Treatment plan Day 9

Today, your focus for the treatment plan will be to focus on your self.

Studies have shown that many people with bipolar or anxiety disorder are in a service position in their employment. They are also usually caregivers, single parents, or in a dysfunctional family where they are playing the role of the "responsible rescuer".

These are the people that make sure things are running smoothly for or despite those who are overcome with illness, disability, or addiction. This is called co-dependency.

This of course is not the case for everyone with bipolar or anxiety disorder, but for whatever reason, there is almost always a lowered "sense of self".

Many people see this as being a "bigger person", or they don't recognize the harm that is being done to them and others when they adopt this kind of responsibility.

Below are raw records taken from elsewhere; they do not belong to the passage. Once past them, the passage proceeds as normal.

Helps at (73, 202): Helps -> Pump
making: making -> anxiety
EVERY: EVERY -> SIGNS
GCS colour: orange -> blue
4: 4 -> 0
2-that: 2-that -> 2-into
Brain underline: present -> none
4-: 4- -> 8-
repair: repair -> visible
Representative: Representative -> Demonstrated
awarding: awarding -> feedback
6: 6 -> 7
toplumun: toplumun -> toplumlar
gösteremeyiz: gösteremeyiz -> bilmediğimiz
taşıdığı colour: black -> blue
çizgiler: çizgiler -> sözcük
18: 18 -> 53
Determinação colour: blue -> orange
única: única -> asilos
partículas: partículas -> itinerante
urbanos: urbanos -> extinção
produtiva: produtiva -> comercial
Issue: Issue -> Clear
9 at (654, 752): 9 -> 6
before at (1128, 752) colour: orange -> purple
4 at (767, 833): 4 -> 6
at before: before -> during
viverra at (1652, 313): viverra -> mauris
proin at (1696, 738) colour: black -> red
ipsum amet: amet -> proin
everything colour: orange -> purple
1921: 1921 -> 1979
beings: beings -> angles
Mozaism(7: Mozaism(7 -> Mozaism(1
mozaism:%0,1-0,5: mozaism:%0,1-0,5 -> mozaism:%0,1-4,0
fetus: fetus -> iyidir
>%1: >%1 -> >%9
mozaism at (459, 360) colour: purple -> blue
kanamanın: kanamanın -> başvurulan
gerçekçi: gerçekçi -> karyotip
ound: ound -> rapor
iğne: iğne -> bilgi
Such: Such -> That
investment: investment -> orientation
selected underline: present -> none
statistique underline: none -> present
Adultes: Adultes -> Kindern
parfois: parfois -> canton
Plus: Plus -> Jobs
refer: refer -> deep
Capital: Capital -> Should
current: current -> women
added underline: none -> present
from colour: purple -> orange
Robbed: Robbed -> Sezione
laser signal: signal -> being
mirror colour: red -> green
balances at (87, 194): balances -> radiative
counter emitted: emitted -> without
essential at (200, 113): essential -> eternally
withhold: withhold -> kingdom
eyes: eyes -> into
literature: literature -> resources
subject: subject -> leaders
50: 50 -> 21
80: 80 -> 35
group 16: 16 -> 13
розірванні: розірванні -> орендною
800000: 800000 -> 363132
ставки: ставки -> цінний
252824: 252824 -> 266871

Some people aren't aware that they are in that kind of position at all.

Maybe they are carrying on the same kind of selfless compassion that a parent or older sibling provided for the family, or have started an new family with someone who has an addiction,disability, or illness and sees their position as normal.

In cases like this, the person may feel as though they are the only responsible person, and therefore they have no choice.

This is where contacting your local treatment centers, YWCA,caseworkers, and looking into support groups for your situation can be helpful.

For now,your next step in this treatment plan is to read the self Page of this website.

If you did your journal entry on day 7, you are done! If you didn't, please do it one more time this evening. Try to include you mood/moods throughout the day, and where cognitive therapy or relaxation techniques were or could have been used.

Read your journal to yourself when you are finished. Look for and challenge any distorted assumptions that you find.

By now you should be beginning to see a slight improvement in your mood.

From here on out, it is up to you whether or not you wish to continue journaling.

I do recommend that you at least write in your journal when you are feeling your worst. This way, you can can go back to it later, and use it to help you resolve your issue.

Sometimes a journal is the only way you have of venting your frustrations. Venting IS healthy, cognitive distortions and all.

So don't be afraid to let loose with your feelings as long as you do it in a way that is not harmful to yourself or anyone else. Journaling is the safest most effective method of venting that I have found.